• _Material supplied_:
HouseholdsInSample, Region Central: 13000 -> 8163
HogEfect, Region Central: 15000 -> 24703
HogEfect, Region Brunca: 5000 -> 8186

--

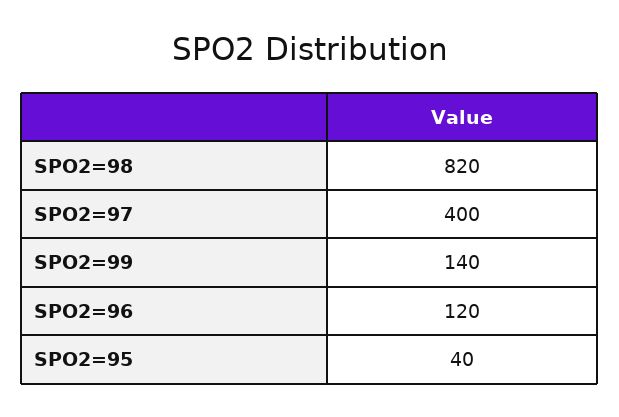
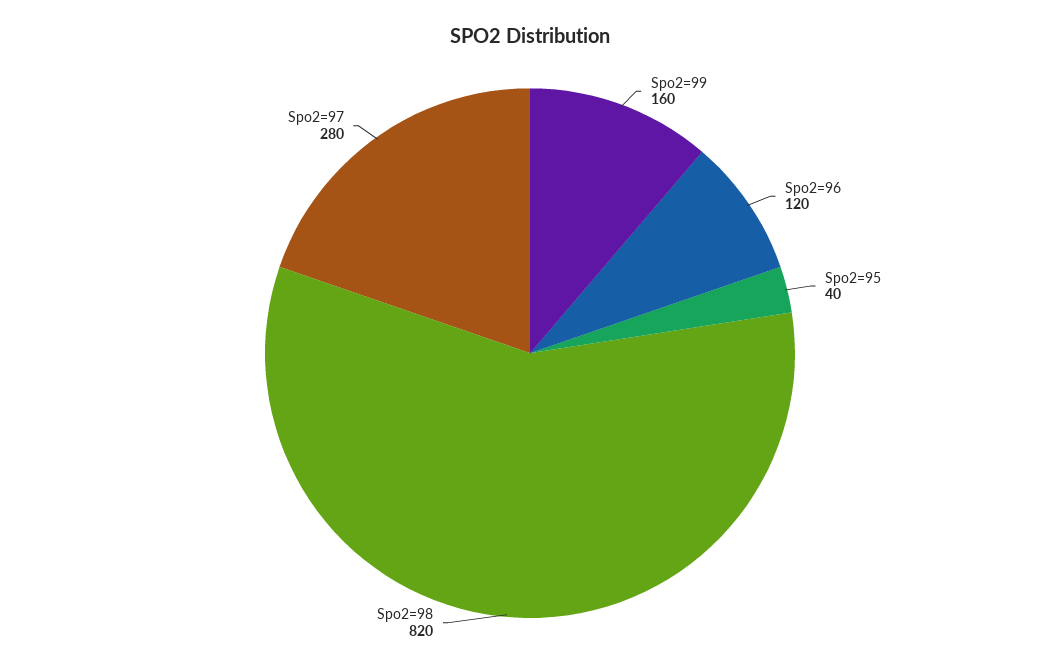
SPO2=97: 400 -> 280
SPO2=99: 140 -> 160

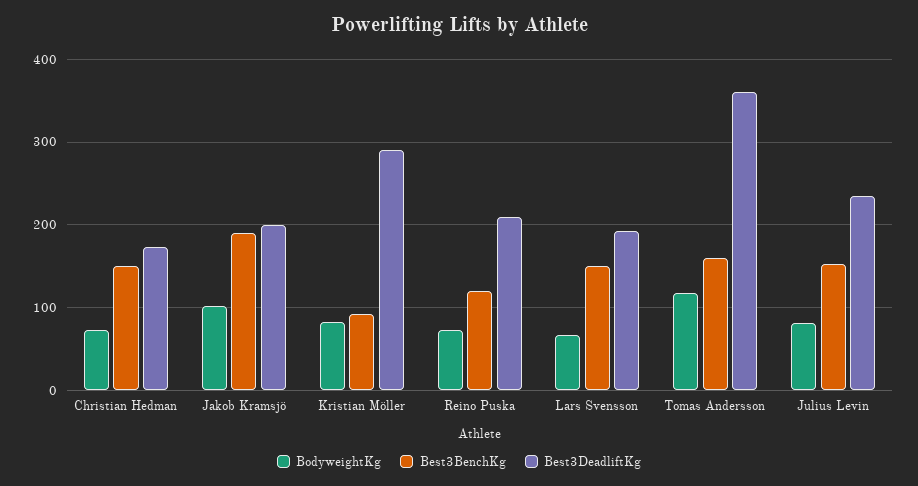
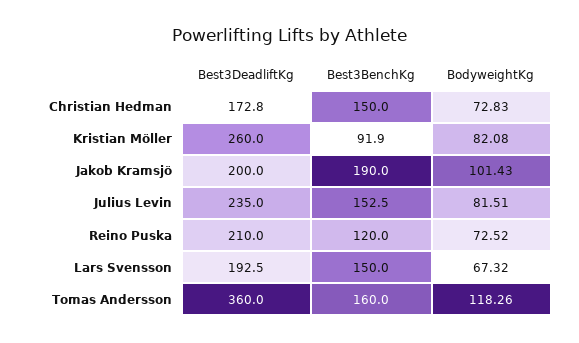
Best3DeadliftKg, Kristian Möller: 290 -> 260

* * *

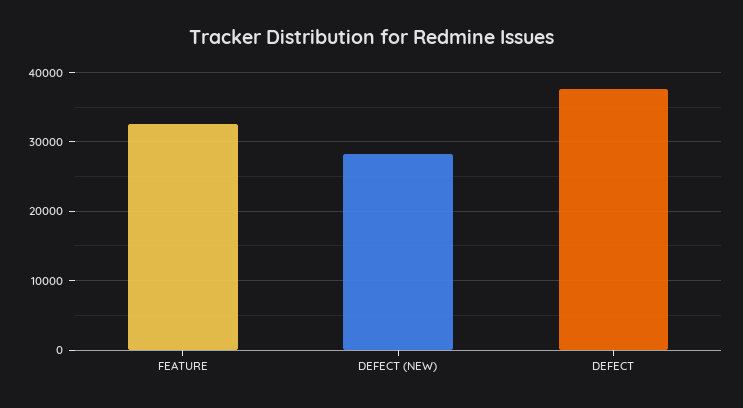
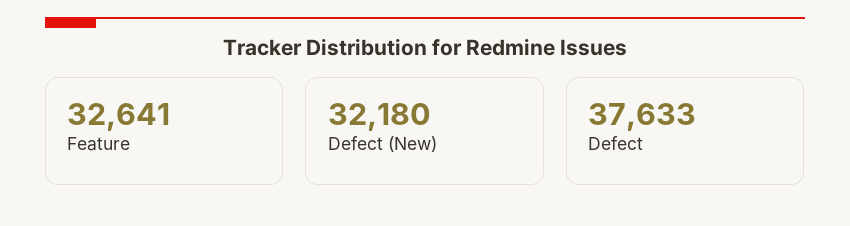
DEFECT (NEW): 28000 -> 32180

• _About this exercise_:
Across the data, how many lines contain the string "HogEfect"? Only the number is wanted.

• _Your solution_:
2